> _What the exercise asks_:
Below are some records. Return exactly the lines from the one with "index tip: (147, 230)" to the one with "ring mcp: (332, 128)", and nothing else.

== Segment start ==

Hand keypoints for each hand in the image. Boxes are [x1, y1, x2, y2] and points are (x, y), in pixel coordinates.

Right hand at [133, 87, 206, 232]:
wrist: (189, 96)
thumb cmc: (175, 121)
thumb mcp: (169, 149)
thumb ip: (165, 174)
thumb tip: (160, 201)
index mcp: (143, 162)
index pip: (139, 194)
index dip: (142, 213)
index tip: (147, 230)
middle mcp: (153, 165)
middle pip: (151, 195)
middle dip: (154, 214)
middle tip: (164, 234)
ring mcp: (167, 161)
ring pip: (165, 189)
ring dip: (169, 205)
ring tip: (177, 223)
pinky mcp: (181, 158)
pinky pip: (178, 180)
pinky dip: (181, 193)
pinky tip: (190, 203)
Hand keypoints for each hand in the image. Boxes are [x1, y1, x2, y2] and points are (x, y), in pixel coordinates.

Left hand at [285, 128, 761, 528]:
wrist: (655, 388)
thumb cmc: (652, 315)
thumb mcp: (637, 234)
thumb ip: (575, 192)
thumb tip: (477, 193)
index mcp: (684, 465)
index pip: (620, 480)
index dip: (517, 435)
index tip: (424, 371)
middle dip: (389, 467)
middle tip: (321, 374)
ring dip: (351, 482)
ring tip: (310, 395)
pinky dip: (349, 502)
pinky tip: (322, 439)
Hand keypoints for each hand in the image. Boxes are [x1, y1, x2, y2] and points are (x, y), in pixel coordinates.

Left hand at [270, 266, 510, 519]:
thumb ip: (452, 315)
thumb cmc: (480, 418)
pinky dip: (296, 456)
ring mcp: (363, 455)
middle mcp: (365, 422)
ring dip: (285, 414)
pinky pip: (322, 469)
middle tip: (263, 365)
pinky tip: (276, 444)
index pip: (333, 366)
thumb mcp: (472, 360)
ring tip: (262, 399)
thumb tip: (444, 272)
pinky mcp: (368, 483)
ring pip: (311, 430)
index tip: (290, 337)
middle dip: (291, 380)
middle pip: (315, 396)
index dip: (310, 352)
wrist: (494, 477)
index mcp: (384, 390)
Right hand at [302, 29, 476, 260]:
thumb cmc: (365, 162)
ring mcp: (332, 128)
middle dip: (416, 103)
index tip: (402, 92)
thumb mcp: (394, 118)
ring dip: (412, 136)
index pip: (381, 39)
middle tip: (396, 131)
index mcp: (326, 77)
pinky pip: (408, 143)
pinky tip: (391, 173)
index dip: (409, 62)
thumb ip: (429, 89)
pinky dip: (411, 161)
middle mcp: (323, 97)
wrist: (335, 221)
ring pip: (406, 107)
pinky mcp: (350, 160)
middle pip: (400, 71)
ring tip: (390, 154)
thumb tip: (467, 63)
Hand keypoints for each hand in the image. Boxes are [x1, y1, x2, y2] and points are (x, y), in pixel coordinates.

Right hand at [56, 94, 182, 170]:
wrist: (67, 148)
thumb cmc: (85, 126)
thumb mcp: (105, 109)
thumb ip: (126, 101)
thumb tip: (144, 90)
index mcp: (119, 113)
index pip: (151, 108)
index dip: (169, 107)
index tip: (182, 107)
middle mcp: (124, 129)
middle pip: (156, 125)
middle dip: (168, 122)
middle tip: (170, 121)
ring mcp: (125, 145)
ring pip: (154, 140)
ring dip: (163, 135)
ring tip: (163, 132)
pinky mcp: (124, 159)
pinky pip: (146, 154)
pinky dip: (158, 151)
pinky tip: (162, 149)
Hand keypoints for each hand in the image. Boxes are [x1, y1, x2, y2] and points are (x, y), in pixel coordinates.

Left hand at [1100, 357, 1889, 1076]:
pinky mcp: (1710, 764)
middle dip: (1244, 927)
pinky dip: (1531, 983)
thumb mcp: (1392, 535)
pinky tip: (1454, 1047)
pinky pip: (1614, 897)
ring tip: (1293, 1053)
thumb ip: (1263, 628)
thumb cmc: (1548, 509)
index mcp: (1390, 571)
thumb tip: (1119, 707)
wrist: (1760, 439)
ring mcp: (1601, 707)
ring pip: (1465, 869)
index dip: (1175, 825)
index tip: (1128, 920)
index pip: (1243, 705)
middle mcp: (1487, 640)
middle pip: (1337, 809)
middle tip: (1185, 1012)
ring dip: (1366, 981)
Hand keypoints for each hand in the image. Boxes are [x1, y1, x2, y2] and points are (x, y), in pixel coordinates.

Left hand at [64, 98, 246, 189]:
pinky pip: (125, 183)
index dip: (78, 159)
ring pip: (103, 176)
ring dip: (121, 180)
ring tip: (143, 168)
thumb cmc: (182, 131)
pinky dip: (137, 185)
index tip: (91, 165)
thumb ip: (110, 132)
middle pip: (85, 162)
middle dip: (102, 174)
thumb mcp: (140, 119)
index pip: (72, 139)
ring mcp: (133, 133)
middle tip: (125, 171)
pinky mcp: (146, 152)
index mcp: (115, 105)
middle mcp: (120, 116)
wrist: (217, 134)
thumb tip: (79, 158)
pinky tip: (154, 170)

== Segment end ==

> _Task result_:
index tip: (147, 230)
middle mcp: (153, 165)
middle pip: (151, 195)
middle dip: (154, 214)
middle tip: (164, 234)
ring mcp: (167, 161)
ring pip: (165, 189)
ring dip: (169, 205)
ring tip: (177, 223)
pinky mcp: (181, 158)
pinky pip: (178, 180)
pinky dip: (181, 193)
pinky tip: (190, 203)
Hand keypoints for each hand in the image. Boxes are [x1, y1, x2, y2] and points are (x, y), in pixel coordinates.

Left hand at [285, 128, 761, 528]:
wrist: (655, 388)
thumb cmc: (652, 315)
thumb mcp: (637, 234)
thumb ip: (575, 192)
thumb tip: (477, 193)
index mcp: (684, 465)
index pip: (620, 480)
index dip: (517, 435)
index tip: (424, 371)
middle dip: (389, 467)
middle tip: (321, 374)
ring dip: (351, 482)
ring tip: (310, 395)
pinky dip: (349, 502)
pinky tip: (322, 439)
Hand keypoints for each hand in the image. Boxes are [x1, y1, x2, y2] and points are (x, y), in pixel coordinates.

Left hand at [270, 266, 510, 519]:
thumb ip: (452, 315)
thumb cmc: (480, 418)
pinky dip: (296, 456)
ring mcp: (363, 455)
middle mcp: (365, 422)
ring dip: (285, 414)
pinky pip: (322, 469)
middle tip: (263, 365)
pinky tip: (276, 444)
index pip: (333, 366)
thumb mcp: (472, 360)
ring tip: (262, 399)
thumb tip: (444, 272)
pinky mcp: (368, 483)
ring pip: (311, 430)
index tip: (290, 337)
middle dip: (291, 380)
middle pip: (315, 396)
index dip: (310, 352)
wrist: (494, 477)
index mcp: (384, 390)
Right hand at [302, 29, 476, 260]:
thumb cmc: (365, 162)
ring mcp: (332, 128)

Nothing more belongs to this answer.